**TASK STATEMENT**.
Look through the records, and whenever a line includes the word "dasharray", copy it.

**RECORDS TO USE**.
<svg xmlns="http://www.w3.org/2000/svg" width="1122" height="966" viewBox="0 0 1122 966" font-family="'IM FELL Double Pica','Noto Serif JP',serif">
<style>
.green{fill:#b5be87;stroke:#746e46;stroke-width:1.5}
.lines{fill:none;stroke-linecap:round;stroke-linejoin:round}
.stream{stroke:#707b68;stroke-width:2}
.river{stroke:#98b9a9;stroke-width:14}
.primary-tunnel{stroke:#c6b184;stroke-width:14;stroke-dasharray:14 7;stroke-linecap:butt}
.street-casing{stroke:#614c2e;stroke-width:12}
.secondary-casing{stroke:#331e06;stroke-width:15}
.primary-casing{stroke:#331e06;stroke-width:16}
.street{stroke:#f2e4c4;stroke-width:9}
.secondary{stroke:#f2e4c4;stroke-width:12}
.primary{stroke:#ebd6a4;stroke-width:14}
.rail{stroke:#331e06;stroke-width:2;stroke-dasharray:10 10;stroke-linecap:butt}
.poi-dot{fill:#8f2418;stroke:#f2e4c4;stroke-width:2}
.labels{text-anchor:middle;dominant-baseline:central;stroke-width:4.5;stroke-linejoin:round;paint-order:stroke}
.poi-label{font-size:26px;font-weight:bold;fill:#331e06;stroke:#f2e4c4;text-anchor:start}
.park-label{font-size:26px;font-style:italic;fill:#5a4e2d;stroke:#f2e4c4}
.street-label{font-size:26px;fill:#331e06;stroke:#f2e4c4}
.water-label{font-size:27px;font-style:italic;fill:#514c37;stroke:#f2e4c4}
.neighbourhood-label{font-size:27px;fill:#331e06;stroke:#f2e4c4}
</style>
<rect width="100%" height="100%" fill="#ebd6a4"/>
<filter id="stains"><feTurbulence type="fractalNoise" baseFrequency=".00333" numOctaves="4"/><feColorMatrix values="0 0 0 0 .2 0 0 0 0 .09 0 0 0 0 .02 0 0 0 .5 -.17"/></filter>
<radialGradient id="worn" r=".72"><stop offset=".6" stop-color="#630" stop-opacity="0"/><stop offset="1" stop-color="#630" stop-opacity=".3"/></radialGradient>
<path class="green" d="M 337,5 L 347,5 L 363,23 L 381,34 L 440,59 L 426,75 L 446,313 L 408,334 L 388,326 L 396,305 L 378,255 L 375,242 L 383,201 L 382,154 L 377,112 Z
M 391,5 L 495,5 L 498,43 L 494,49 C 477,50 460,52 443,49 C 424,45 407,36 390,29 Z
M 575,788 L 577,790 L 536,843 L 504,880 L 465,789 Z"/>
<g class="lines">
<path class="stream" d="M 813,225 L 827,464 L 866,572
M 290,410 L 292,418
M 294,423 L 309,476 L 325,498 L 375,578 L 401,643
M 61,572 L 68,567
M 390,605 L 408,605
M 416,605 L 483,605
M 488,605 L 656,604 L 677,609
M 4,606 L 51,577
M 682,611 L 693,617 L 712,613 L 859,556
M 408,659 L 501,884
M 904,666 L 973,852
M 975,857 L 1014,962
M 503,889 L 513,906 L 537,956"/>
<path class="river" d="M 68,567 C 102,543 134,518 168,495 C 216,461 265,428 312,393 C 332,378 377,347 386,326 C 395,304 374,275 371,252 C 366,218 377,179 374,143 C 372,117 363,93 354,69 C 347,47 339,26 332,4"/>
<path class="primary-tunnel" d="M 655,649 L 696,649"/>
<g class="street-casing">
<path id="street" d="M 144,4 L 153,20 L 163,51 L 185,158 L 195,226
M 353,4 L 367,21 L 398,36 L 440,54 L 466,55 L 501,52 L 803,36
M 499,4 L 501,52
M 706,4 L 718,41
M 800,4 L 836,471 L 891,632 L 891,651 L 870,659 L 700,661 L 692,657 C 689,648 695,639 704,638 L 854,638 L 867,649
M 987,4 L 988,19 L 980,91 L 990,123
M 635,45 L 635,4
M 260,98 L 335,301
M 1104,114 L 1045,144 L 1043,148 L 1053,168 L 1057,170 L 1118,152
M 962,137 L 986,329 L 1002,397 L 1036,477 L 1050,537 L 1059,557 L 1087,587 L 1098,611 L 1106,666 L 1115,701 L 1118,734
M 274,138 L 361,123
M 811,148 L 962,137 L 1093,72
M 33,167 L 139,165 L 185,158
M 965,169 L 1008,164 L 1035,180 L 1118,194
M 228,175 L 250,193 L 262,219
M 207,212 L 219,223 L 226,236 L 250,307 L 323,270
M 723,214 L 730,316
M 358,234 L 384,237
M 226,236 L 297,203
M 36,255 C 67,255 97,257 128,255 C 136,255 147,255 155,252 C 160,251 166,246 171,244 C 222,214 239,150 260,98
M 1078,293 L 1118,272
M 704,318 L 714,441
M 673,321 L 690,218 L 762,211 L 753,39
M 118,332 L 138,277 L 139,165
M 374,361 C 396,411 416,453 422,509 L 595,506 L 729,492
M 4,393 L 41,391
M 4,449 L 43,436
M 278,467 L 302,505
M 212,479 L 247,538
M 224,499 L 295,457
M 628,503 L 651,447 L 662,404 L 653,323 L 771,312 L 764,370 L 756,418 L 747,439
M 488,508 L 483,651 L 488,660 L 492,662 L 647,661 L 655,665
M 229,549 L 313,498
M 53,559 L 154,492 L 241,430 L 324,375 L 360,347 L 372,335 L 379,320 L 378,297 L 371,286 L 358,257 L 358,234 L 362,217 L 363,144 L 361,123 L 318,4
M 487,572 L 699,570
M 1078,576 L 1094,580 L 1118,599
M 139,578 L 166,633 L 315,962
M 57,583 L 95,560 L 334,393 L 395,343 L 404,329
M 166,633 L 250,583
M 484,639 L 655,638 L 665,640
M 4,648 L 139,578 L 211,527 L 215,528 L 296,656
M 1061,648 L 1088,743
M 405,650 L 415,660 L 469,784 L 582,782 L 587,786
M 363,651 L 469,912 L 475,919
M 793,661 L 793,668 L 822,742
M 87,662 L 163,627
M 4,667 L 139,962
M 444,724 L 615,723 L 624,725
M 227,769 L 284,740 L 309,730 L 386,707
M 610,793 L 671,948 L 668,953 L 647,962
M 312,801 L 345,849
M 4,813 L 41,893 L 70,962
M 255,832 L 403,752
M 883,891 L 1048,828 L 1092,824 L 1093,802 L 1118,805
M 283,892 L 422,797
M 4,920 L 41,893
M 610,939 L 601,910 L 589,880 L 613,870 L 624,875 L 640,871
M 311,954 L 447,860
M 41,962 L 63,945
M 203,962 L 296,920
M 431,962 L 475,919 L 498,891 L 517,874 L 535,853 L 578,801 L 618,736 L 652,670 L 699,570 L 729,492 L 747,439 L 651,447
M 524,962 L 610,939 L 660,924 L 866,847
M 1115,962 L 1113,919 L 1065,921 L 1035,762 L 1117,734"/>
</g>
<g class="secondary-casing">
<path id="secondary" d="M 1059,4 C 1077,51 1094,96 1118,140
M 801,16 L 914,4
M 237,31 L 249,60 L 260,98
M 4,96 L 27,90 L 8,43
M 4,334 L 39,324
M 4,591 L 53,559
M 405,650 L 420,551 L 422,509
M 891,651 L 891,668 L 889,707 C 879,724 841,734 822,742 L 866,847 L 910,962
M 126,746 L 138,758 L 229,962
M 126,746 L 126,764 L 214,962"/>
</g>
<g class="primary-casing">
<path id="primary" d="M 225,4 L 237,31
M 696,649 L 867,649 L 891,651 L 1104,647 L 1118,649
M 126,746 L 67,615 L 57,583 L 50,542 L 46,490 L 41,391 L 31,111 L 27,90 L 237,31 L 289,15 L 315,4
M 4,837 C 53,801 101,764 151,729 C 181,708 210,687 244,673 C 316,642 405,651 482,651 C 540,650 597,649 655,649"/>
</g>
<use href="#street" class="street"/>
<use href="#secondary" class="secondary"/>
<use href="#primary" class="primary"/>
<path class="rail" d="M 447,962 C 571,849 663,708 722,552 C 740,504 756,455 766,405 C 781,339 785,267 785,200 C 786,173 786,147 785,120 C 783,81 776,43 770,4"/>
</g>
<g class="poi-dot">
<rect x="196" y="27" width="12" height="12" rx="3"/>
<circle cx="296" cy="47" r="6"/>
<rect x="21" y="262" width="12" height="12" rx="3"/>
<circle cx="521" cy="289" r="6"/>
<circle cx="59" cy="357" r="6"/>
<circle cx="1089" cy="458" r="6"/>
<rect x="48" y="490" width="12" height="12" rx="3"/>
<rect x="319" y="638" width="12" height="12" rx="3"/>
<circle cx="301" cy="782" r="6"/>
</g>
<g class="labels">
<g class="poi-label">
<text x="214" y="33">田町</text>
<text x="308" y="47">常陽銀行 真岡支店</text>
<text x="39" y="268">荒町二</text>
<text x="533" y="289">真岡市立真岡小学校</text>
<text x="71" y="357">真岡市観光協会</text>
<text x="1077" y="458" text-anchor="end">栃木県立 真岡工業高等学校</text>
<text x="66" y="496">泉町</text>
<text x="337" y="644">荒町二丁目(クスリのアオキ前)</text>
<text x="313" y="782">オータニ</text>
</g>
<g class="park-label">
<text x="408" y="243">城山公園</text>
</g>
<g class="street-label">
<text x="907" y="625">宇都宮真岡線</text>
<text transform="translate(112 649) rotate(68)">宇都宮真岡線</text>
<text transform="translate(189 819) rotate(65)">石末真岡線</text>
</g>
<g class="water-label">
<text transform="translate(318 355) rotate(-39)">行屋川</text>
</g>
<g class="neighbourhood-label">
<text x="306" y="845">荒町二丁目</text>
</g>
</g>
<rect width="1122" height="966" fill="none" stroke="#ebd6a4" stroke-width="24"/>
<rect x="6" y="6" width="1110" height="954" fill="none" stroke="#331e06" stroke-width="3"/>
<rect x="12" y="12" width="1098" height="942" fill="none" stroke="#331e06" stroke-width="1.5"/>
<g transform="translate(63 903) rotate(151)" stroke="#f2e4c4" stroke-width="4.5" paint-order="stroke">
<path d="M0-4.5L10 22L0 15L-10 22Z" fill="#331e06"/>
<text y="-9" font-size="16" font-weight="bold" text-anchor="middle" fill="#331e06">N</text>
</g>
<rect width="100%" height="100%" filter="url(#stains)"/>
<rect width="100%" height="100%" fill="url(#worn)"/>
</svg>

**SOLUTION TO THIS PROBLEM**.
.primary-tunnel{stroke:#c6b184;stroke-width:14;stroke-dasharray:14 7;stroke-linecap:butt}
.rail{stroke:#331e06;stroke-width:2;stroke-dasharray:10 10;stroke-linecap:butt}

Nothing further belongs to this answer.